#### TEXT SHOWN
┄┄┄┄┄┄┄┄┄┄┄┄┄┄┄┄┄┄┄┄

This article was written with AI assistance.

This guide walks through exposing a private PostgreSQL server (e.g., running at 192.168.1.104 ) to the internet securely using Cloudflare Tunnel + Access — ideal for containers, cloud VMs, and codex environments.

This method is production-capable, free (under 50 users), and requires no inbound ports or static IPs.


1. Prerequisites

  • Home PostgreSQL server on 192.168.1.104
  • Another home device (e.g., Pi, NUC) at 192.168.1.102 running cloudflared
  • A domain managed by Cloudflare (e.g., lolzlab.com )
  • Remote client (Codex container, VM, laptop)
  • Installed:
  • psql
  • cloudflared

2. Configure the Cloudflare Tunnel (at home)

2.1 Install cloudflared on 192.168.1.102

curl -fsSL https://developers.cloudflare.com/cloudflare-one/connections/connect-apps/install/linux/ | bash
cloudflared tunnel login

2.2 Create a named tunnel

cloudflared tunnel create lolz_at_home

2.3 Create the config file:

# /etc/cloudflared/config.yml
tunnel: lolz_at_home
credentials-file: /root/.cloudflared/7503668c-xxxx.json

ingress:
  - hostname: postgres.lolzlab.com
    service: tcp://192.168.1.104:5432
  - service: http_status:404

2.4 Create DNS route for the tunnel

cloudflared tunnel route dns lolz_at_home postgres.lolzlab.com

2.5 Enable and start the tunnel as a systemd service

sudo systemctl enable cloudflared
sudo systemctl start cloudflared

3. Enable Cloudflare Access for Postgres

  1. Go to Cloudflare Dashboard → Zero Trust → Access → Applications
  2. Click “Add an application” → “Self-hosted”

┄┄┄┄┄┄┄┄┄┄┄┄┄┄┄┄┄┄┄┄

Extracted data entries
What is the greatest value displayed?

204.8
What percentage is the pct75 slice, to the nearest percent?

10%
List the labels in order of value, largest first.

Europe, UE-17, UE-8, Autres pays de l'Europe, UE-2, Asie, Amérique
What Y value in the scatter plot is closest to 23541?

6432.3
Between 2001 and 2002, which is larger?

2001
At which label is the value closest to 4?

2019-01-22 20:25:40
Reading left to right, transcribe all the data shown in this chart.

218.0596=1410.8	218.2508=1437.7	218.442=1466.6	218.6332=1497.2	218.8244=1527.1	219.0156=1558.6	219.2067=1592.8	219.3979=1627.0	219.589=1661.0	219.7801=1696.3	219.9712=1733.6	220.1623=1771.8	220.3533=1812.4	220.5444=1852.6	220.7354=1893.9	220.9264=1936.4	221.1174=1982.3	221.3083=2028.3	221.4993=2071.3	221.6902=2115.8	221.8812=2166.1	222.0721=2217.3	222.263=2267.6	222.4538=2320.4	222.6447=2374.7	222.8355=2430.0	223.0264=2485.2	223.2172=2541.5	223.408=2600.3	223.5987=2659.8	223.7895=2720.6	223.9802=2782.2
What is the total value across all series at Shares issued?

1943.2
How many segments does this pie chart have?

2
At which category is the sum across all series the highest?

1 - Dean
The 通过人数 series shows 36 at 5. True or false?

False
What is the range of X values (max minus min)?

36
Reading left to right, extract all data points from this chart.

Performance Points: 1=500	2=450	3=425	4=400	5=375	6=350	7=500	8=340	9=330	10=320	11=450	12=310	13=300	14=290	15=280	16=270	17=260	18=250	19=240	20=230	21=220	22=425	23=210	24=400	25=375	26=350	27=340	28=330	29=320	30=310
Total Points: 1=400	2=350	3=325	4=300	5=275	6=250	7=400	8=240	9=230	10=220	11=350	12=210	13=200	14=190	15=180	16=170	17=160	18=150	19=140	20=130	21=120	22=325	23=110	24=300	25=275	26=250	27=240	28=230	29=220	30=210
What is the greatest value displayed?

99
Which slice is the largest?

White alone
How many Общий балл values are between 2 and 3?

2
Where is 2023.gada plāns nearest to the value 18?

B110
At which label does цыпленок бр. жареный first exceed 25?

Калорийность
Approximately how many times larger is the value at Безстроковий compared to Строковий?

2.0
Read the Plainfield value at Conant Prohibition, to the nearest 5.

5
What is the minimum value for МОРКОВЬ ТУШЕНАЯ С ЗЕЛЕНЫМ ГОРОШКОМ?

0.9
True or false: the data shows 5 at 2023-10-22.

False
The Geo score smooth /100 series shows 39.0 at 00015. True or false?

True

┄┄┄┄┄┄┄┄┄┄┄┄┄┄┄┄┄┄┄┄

#### REQUEST
Please answer these questions about the PostgreSQL tunnel guide above:
(a) What IP address does the home device running cloudflared have?
(b) What name is given to the tunnel created in step 2.2?
(c) Which hostname does the config file route to the PostgreSQL service?

#### TASK SOLUTION
(a) 192.168.1.102
(b) lolz_at_home
(c) postgres.lolzlab.com